Стеффенсен подошел к двери, вытираясь полотенцем, и уставился на Абрахама зоркими, острыми глазами, будто рассматривая его в бинокль. Красное, лоснящееся лицо старика было словно смазано маслом.
— И вы хотите меня уверить?..
— Он ничего не знает, отец!
— Тьфу ты господи! А ты-то что знаешь? У меня есть глаза: я вижу многое. Ну, скажите, можете вы, глядя мне в глаза, утверждать, что вы ничего не знаете о празднестве, которое подготовляется на «Фортуне»?
— Я ничего об этом не слыхал! — отвечал Абрахам.
— Можешь быть уверен, что он ничего не знает, — серьезно прибавила Грета.
— А, черт подери! — пробормотал Стеффенсен недоверчиво. — Может, вы скажете, что ничего не знаете о подношении сахарницы, масленки и о…
— Замолчите! нетерпеливо перебил его Абрахам. — Я и слушать не хочу эту галиматью. До свиданья, Грета!
— О! Господин управляющий! — сказал Стеффенсен, самодовольно потирая руки. — Будьте так добры, останьтесь с нами еще несколько минут, и вы услышите много интересного. Сегодня Маркуссен — Крестный отец, как его прозвали, ходил по всей фабрике и сообщал, что рабочие решили преподнести профессору Левдалу подарок к четвертому октября, к достопамятному дню, когда профессор появился на свет! Что вы на это скажете? Это, конечно, совершенно добровольное дело, но он, впрочем, добавлял, что каждый честный рабочий несомненно поспешит воспользоваться этим случаем… Чудесная выдумка! Как вы скажете?
— Ну и что же, Стеффенсен тоже «воспользовался случаем»? — спросил Абрахам.

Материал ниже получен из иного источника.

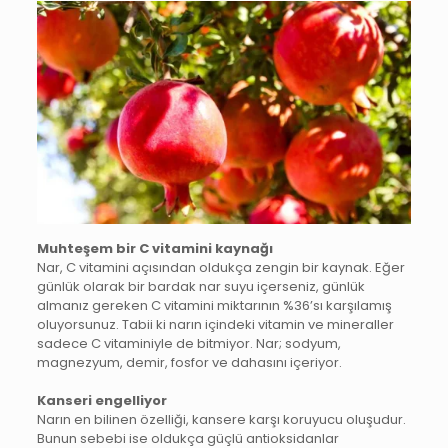
Muhteşem bir C vitamini kaynağı
Nar, C vitamini açısından oldukça zengin bir kaynak. Eğer
günlük olarak bir bardak nar suyu içerseniz, günlük
almanız gereken C vitamini miktarının %36’sı karşılamış
oluyorsunuz. Tabii ki narın içindeki vitamin ve mineraller
sadece C vitaminiyle de bitmiyor. Nar; sodyum,
magnezyum, demir, fosfor ve dahasını içeriyor.
Kanseri engelliyor
Narın en bilinen özelliği, kansere karşı koruyucu oluşudur.
Bunun sebebi ise oldukça güçlü antioksidanlar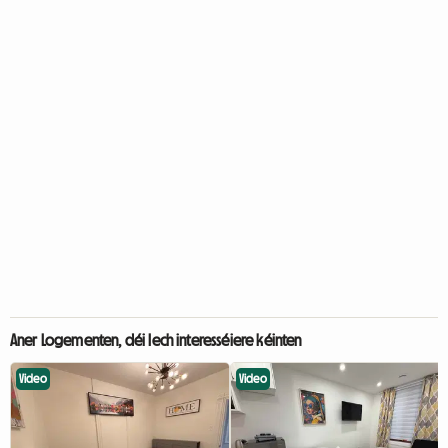
Aner Logementen, déi Iech interesséiere kéinten
Video
Video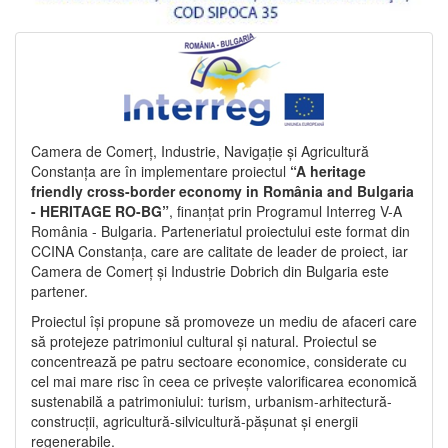
Camera de Comerț, Industrie, Navigație și Agricultură
Constanța are în implementare proiectul
“A heritage
friendly cross-border economy in România and Bulgaria
- HERITAGE RO-BG”
, finanțat prin Programul Interreg V-A
România - Bulgaria. Parteneriatul proiectului este format din
CCINA Constanța, care are calitate de leader de proiect, iar
Camera de Comerț și Industrie Dobrich din Bulgaria este
partener.
Proiectul își propune să promoveze un mediu de afaceri care
să protejeze patrimoniul cultural și natural. Proiectul se
concentrează pe patru sectoare economice, considerate cu
cel mai mare risc în ceea ce privește valorificarea economică
sustenabilă a patrimoniului: turism, urbanism-arhitectură-
construcții, agricultură-silvicultură-pășunat și energii
regenerabile.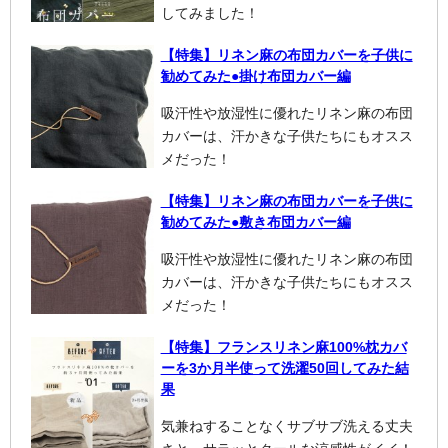
してみました！
【特集】リネン麻の布団カバーを子供に
勧めてみた●掛け布団カバー編
吸汗性や放湿性に優れたリネン麻の布団
カバーは、汗かきな子供たちにもオスス
メだった！
【特集】リネン麻の布団カバーを子供に
勧めてみた●敷き布団カバー編
吸汗性や放湿性に優れたリネン麻の布団
カバーは、汗かきな子供たちにもオスス
メだった！
【特集】フランスリネン麻100%枕カバ
ーを3か月半使って洗濯50回してみた結
果
気兼ねすることなくサブサブ洗える丈夫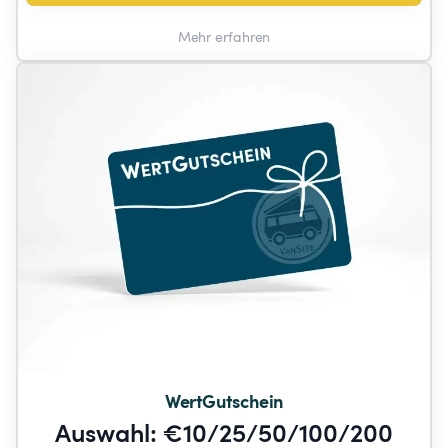
Mehr erfahren
WertGutschein
Auswahl: €10/25/50/100/200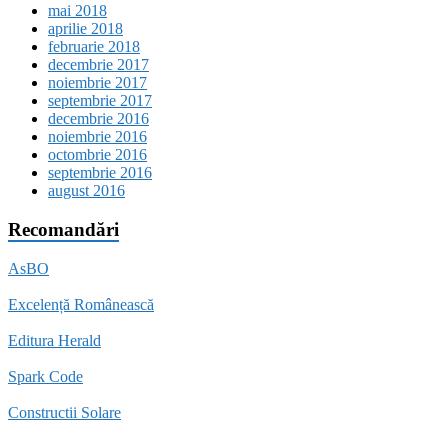
mai 2018
aprilie 2018
februarie 2018
decembrie 2017
noiembrie 2017
septembrie 2017
decembrie 2016
noiembrie 2016
octombrie 2016
septembrie 2016
august 2016
Recomandări
AsBO
Excelență Românească
Editura Herald
Spark Code
Constructii Solare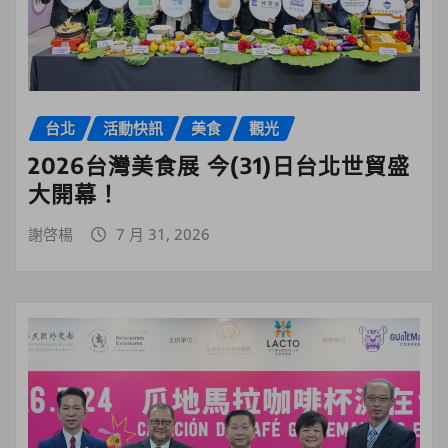
台北
活動快訊
美食
觀光
2026台灣美食展 今(31)日台北世貿盛
大開幕！
謝啓楊
7 月 31, 2026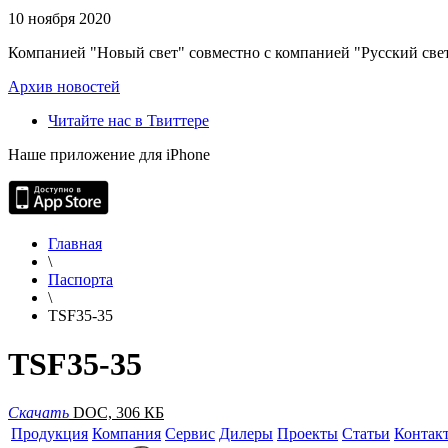
10 ноября 2020
Компанией "Новый свет" совместно с компанией "Русский свет
Архив новостей
Читайте нас в Твиттере
Наше приложение для iPhone
Главная
\
Паспорта
\
TSF35-35
TSF35-35
Скачать
DOC, 306 КБ
Продукция
Компания
Сервис
Дилеры
Проекты
Статьи
Контак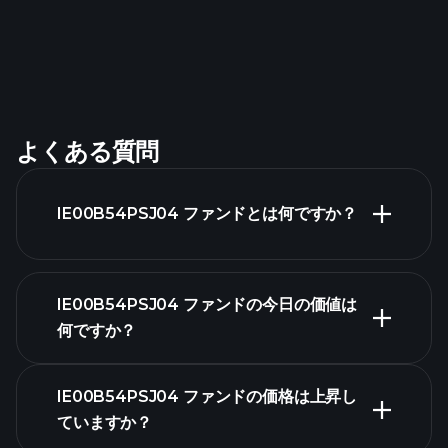
よくある質問
IE00B54PSJ04 ファンドとは何ですか？
IE00B54PSJ04 ファンドの今日の価値は
何ですか？
IE00B54PSJ04 ファンドの価格は上昇し
ていますか？
高度なチャート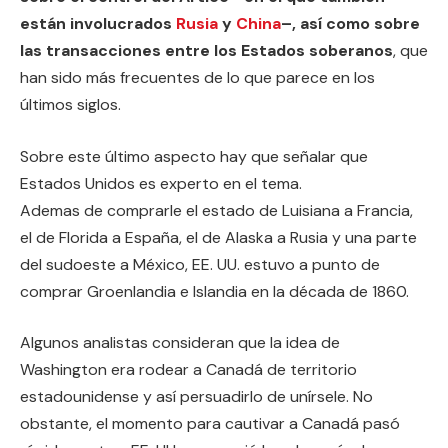
están involucrados
Rusia
y
China
–, así como sobre
las transacciones entre los Estados soberanos
, que
han sido más frecuentes de lo que parece en los
últimos siglos.
Sobre este último aspecto hay que señalar que
Estados Unidos es experto en el tema.
Ademas de comprarle el estado de Luisiana a Francia,
el de Florida a España, el de Alaska a Rusia y una parte
del sudoeste a México, EE. UU. estuvo a punto de
comprar Groenlandia e Islandia en la década de 1860.
Algunos analistas consideran que la idea de
Washington era rodear a Canadá de territorio
estadounidense y así persuadirlo de unírsele. No
obstante, el momento para cautivar a Canadá pasó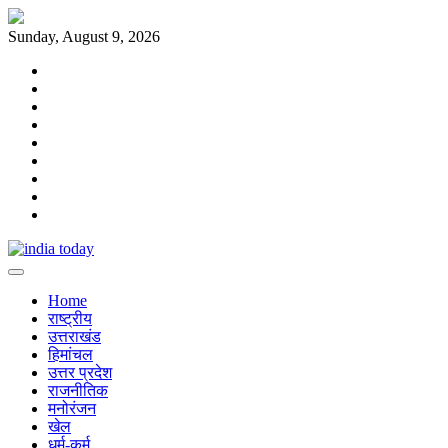
Skip
to
Sunday, August 9, 2026
content
Home
राष्ट्रीय
उत्तराखंड
हिमांचल
उत्तर
प्रदेश
राजनीतिक
मनोरंजन
खेल
धर्म-
कर्म
Home
राष्ट्रीय
उत्तराखंड
हिमांचल
उत्तर प्रदेश
राजनीतिक
मनोरंजन
खेल
धर्म-कर्म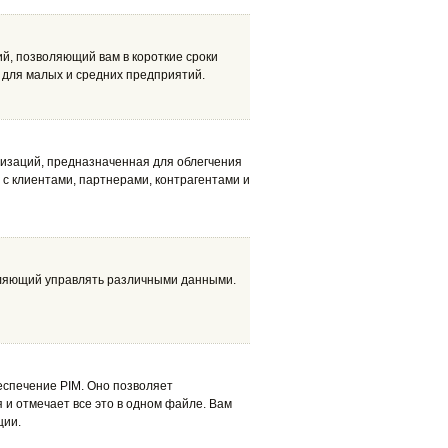
, позволяющий вам в короткие сроки
 для малых и средних предприятий.
изаций, предназначенная для облегчения
с клиентами, партнерами, контрагентами и
ляющий управлять различными данными.
еспечение PIM. Оно позволяет
я и отмечает все это в одном файле. Вам
ции.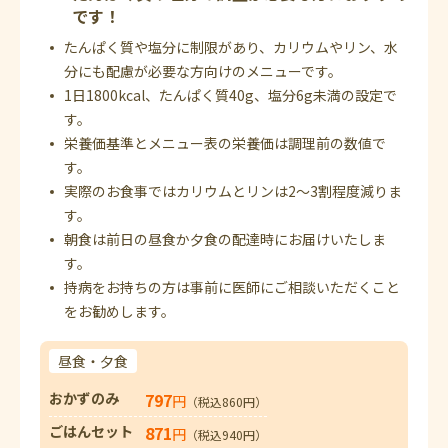
です！
たんぱく質や塩分に制限があり、カリウムやリン、水
分にも配慮が必要な方向けのメニューです。
1日1800kcal、たんぱく質40g、塩分6g未満の設定で
す。
栄養価基準とメニュー表の栄養価は調理前の数値で
す。
実際のお食事ではカリウムとリンは2～3割程度減りま
す。
朝食は前日の昼食か夕食の配達時にお届けいたしま
す。
持病をお持ちの方は事前に医師にご相談いただくこと
をお勧めします。
昼食・夕食
おかずのみ
797
円
（税込860円）
ごはんセット
871
円
（税込940円）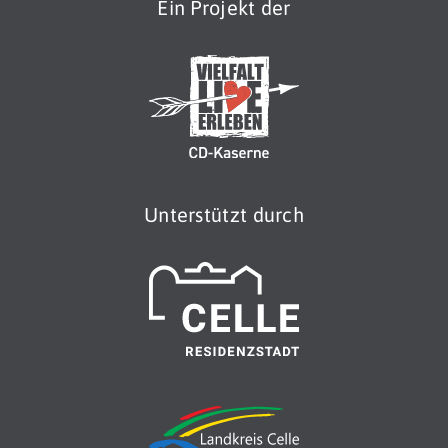
Ein Projekt der
Unterstützt durch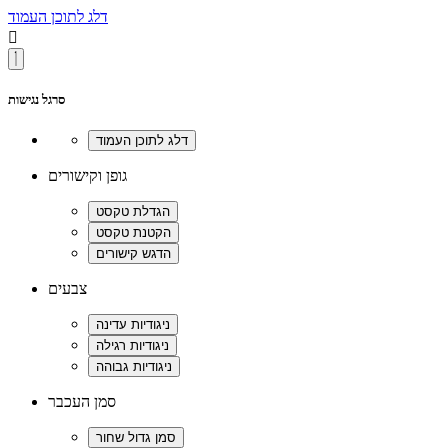
דלג לתוכן העמוד

סרגל נגישות
גופן וקישורים
צבעים
סמן העכבר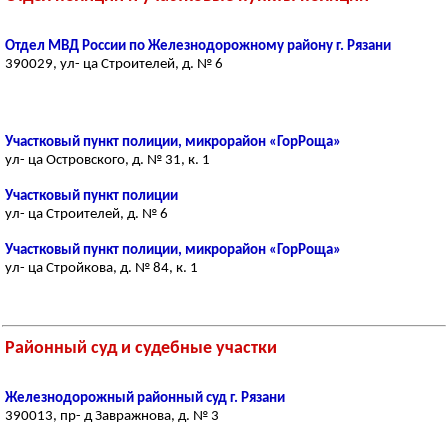
Отдел МВД России по Железнодорожному району г. Рязани
390029, ул- ца Строителей, д. № 6
Участковый пункт полиции, микрорайон «ГорРоща»
ул- ца Островского, д. № 31, к. 1
Участковый пункт полиции
ул- ца Строителей, д. № 6
Участковый пункт полиции, микрорайон «ГорРоща»
ул- ца Стройкова, д. № 84, к. 1
Районный суд и судебные участки
Железнодорожный районный суд г. Рязани
390013, пр- д Завражнова, д. № 3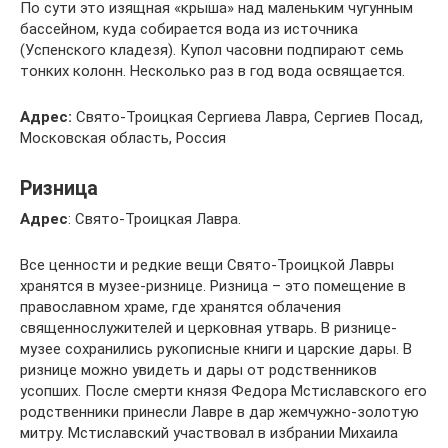
По сути это изящная «крыша» над маленьким чугунным
бассейном, куда собирается вода из источника
(Успенского кладезя). Купол часовни подпирают семь
тонких колонн. Несколько раз в год вода освящается.
Адрес:
Свято-Троицкая Сергиева Лавра, Сергиев Посад,
Московская область, Россия
Ризница
Адрес
: Свято-Троицкая Лавра.
Все ценности и редкие вещи Свято-Троицкой Лавры
хранятся в музее-ризнице. Ризница – это помещение в
православном храме, где хранятся облачения
священнослужителей и церковная утварь. В ризнице-
музее сохранились рукописные книги и царские дары. В
ризнице можно увидеть и дары от родственников
усопших. После смерти князя Федора Мстиславского его
родственники принесли Лавре в дар жемчужно-золотую
митру. Мстиславский участвовал в избрании Михаила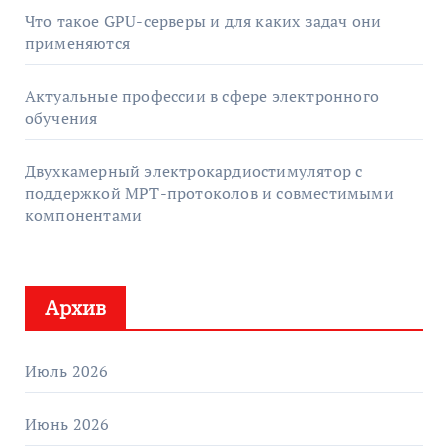
Что такое GPU-серверы и для каких задач они
применяются
Актуальные профессии в сфере электронного
обучения
Двухкамерный электрокардиостимулятор с
поддержкой МРТ-протоколов и совместимыми
компонентами
Архив
Июль 2026
Июнь 2026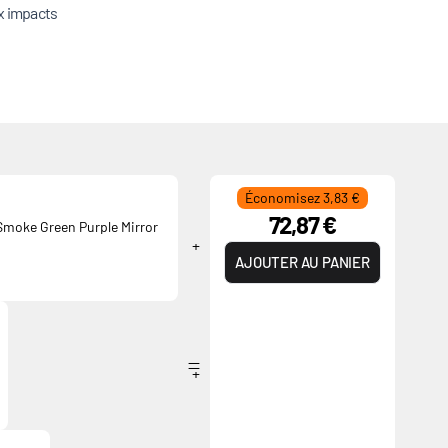
ux impacts
Économisez 3,83 €
72,87 €
Smoke Green Purple Mirror
AJOUTER AU PANIER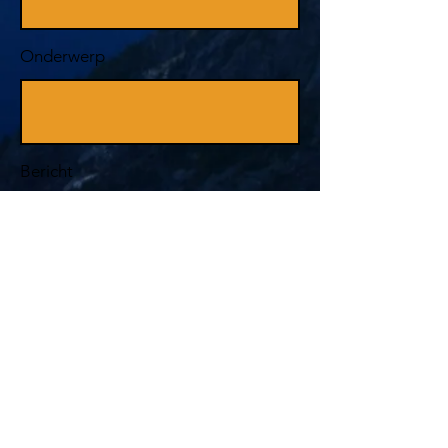
Onderwerp
Bericht
Ik ga akkoord met de verwerking van
mijn persoonsgegevens conform de
privacyverklaring van No X-cuse. Lees
deze
hier.
Indienen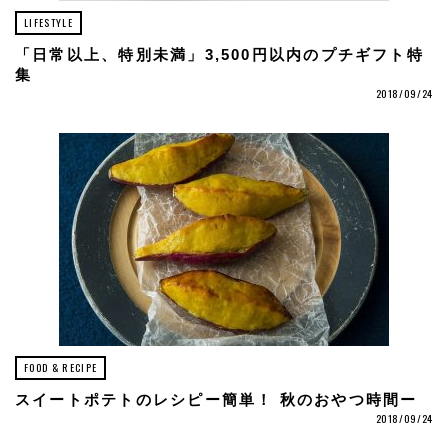
LIFESTYLE
「日常以上、特別未満」3,500円以内のプチギフト特
集
2018/09/24
FOOD & RECIPE
スイートポテトのレシピー簡単！ 秋のおやつ時間ー
2018/09/24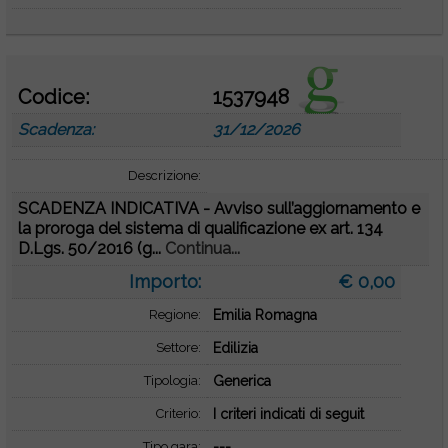
Codice:
1537948
Scadenza:
31/12/2026
Descrizione:
SCADENZA INDICATIVA - Avviso sull’aggiornamento e
la proroga del sistema di qualificazione ex art. 134
D.Lgs. 50/2016 (g...
Continua...
Importo:
€ 0,00
Regione:
Emilia Romagna
Settore:
Edilizia
Tipologia:
Generica
Criterio:
I criteri indicati di seguit
Tipo gara:
---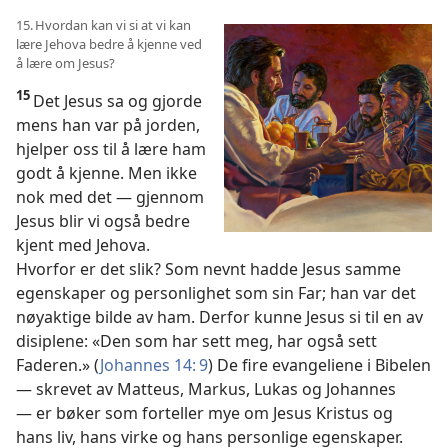
15. Hvordan kan vi si at vi kan
lære Jehova bedre å kjenne ved
å lære om Jesus?
15
Det Jesus sa og gjorde
mens han var på jorden,
hjelper oss til å lære ham
godt å kjenne. Men ikke
nok med det — gjennom
Jesus blir vi også bedre
kjent med Jehova.
Hvorfor er det slik? Som nevnt hadde Jesus samme
egenskaper og personlighet som sin Far; han var det
nøyaktige bilde av ham. Derfor kunne Jesus si til en av
disiplene: «Den som har sett meg, har også sett
Faderen.» (
Johannes 14: 9
) De fire evangeliene i Bibelen
— skrevet av Matteus, Markus, Lukas og Johannes
— er bøker som forteller mye om Jesus Kristus og
hans liv, hans virke og hans personlige egenskaper.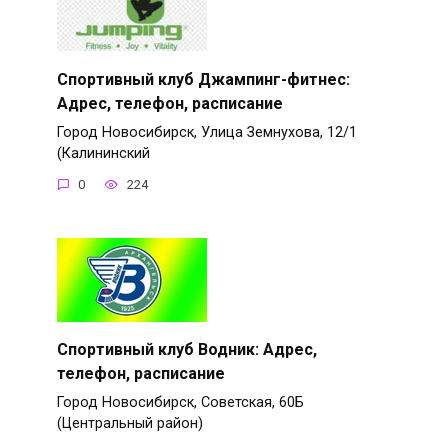
Спортивный клуб Джампинг-фитнес:
Адрес, телефон, расписание
Город Новосибирск, Улица Земнухова, 12/1
(Калининский
0
224
Спортивный клуб Водник: Адрес,
телефон, расписание
Город Новосибирск, Советская, 60Б
(Центральный район)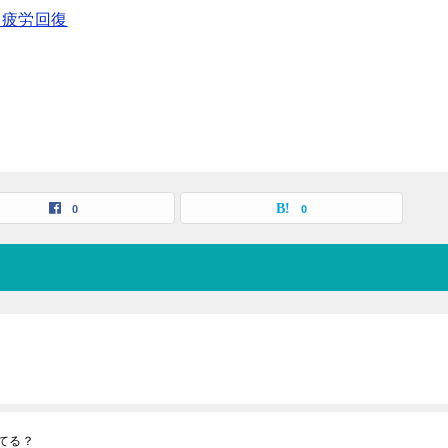
て疲労回復
0
0
てる？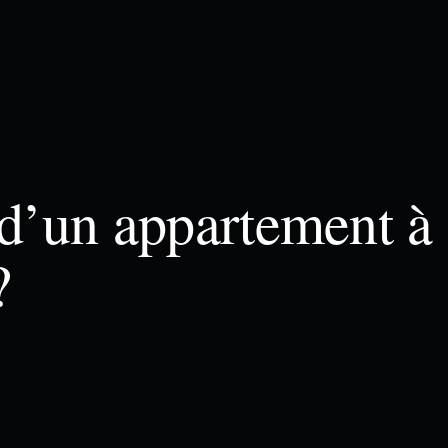
 d’un appartement à
?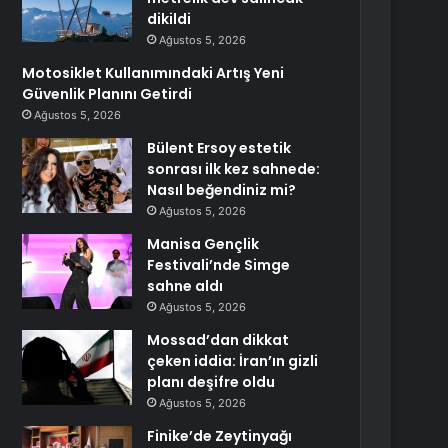
dikildi
Ağustos 5, 2026
Motosiklet Kullanımındaki Artış Yeni
Güvenlik Planını Getirdi
Ağustos 5, 2026
Bülent Ersoy estetik
sonrası ilk kez sahnede:
Nasıl beğendiniz mi?
Ağustos 5, 2026
Manisa Gençlik
Festivali’nde Simge
sahne aldı
Ağustos 5, 2026
Mossad’dan dikkat
çeken iddia: İran’ın gizli
planı deşifre oldu
Ağustos 5, 2026
Finike’de Zeytinyağı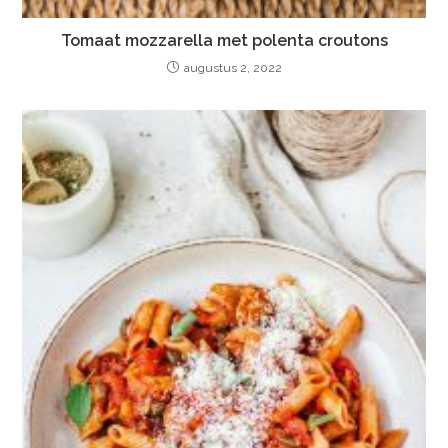
Tomaat mozzarella met polenta croutons
augustus 2, 2022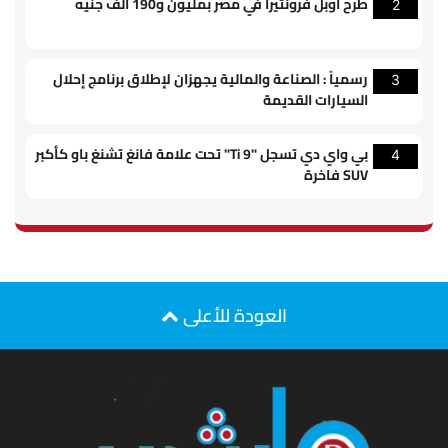
طرح أوبل فرونتيرا في مصر بمليون و190 ألف جنيه
2
رسمياً : الصناعة والمالية يجهزان لإطلاق برنامج إحلال
3
السيارات القديمة
بي واي دي تسجل "Ti 9" تحت علامة فانغ تشنغ باو كأكبر
4
SUV فاخرة
العودة للأعلى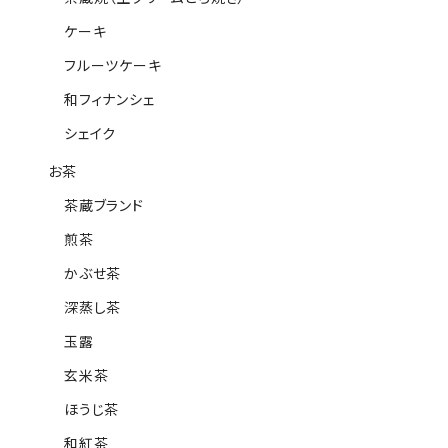
ケーキ
フルーツケーキ
和フィナンシェ
シェイク
お茶
茶蔵ブランド
煎茶
かぶせ茶
深蒸し茶
玉露
玄米茶
ほうじ茶
和紅茶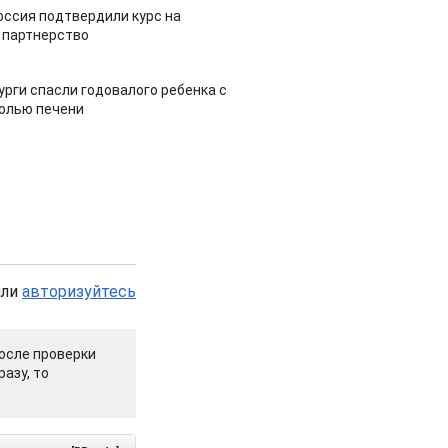
оссия подтвердили курс на
 партнерство
урги спасли годовалого ребенка с
холью печени
или
авторизуйтесь
осле проверки
азу, то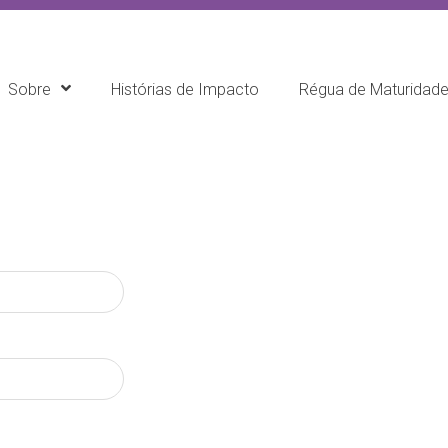
Sobre
Histórias de Impacto
Régua de Maturidad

— Не-ет! Нет! Боже сохрани! Старый Стеффенсен ответил: ничего подобного! «Па-дю-ту!»[2] Пусть уж другие стараются! Тут мы все заметили, что Маркуссен сделал какую-то отметочку в своей книжечке; вероятно, это означает, что Стеффенсену осталось работать на фабрике считанные дни.
— Да бросьте, Стеффенсен! Неужели вы думаете, что мой отец знает об этом? Я уверен, что он сделал бы все от него зависящее, чтобы не допустить такого возмутительного сбора денег…
— «Когда б ты знал! Когда б ты знал!» — запел старый механик, уходя на кухню готовить что-то к ужину.
— Но почему ты не сделал как все, отец? — спросила Грета робко. — Ведь, наверно, не так уж много приходилось на долю каждого?
— Почему я не сделал как все, дитя мое? Это я тебе скажу… — Он остановился на пороге двери и выпрямился, словно собирался говорить с трибуны. — Потому что это чепуха, шарлатанство, комедия! Неужели ты думаешь, что у людей, работающих на фабрике, есть хоть один лишний скиллинг, не нужный им? И тем не менее все они «уплатили добровольный взнос»… Да, «добровольный», потому что лучше уж обойтись без масла два-три дня, чем рисковать остаться без хлеба в продолжение всей зимы; потому-то они и платят. Они настолько бедны, что им приходится быть трусами… Но старый Стеффенсен не так беден! Нет! Это дело другое!
Он как будто пожалел, что произнес последнюю фразу, и поторопился добавить:
— Ты ведь должна понимать, дитя мое, что здесь, у нас, считается за честь унижаться ради куска хлеба и тряпок, чтобы прикрыть свое тело, а если какой-нибудь из капиталистов не выжимает из рабочих все жизненные соки и не вышвыривает их на улицу за малейшую провинность, тогда на сцену появляются «добровольные сборы» на «подношения»; капиталу требуется серебряная посуда — чайники за усердие, сахарницы за неусыпные заботы и масленки за человеческое отношение.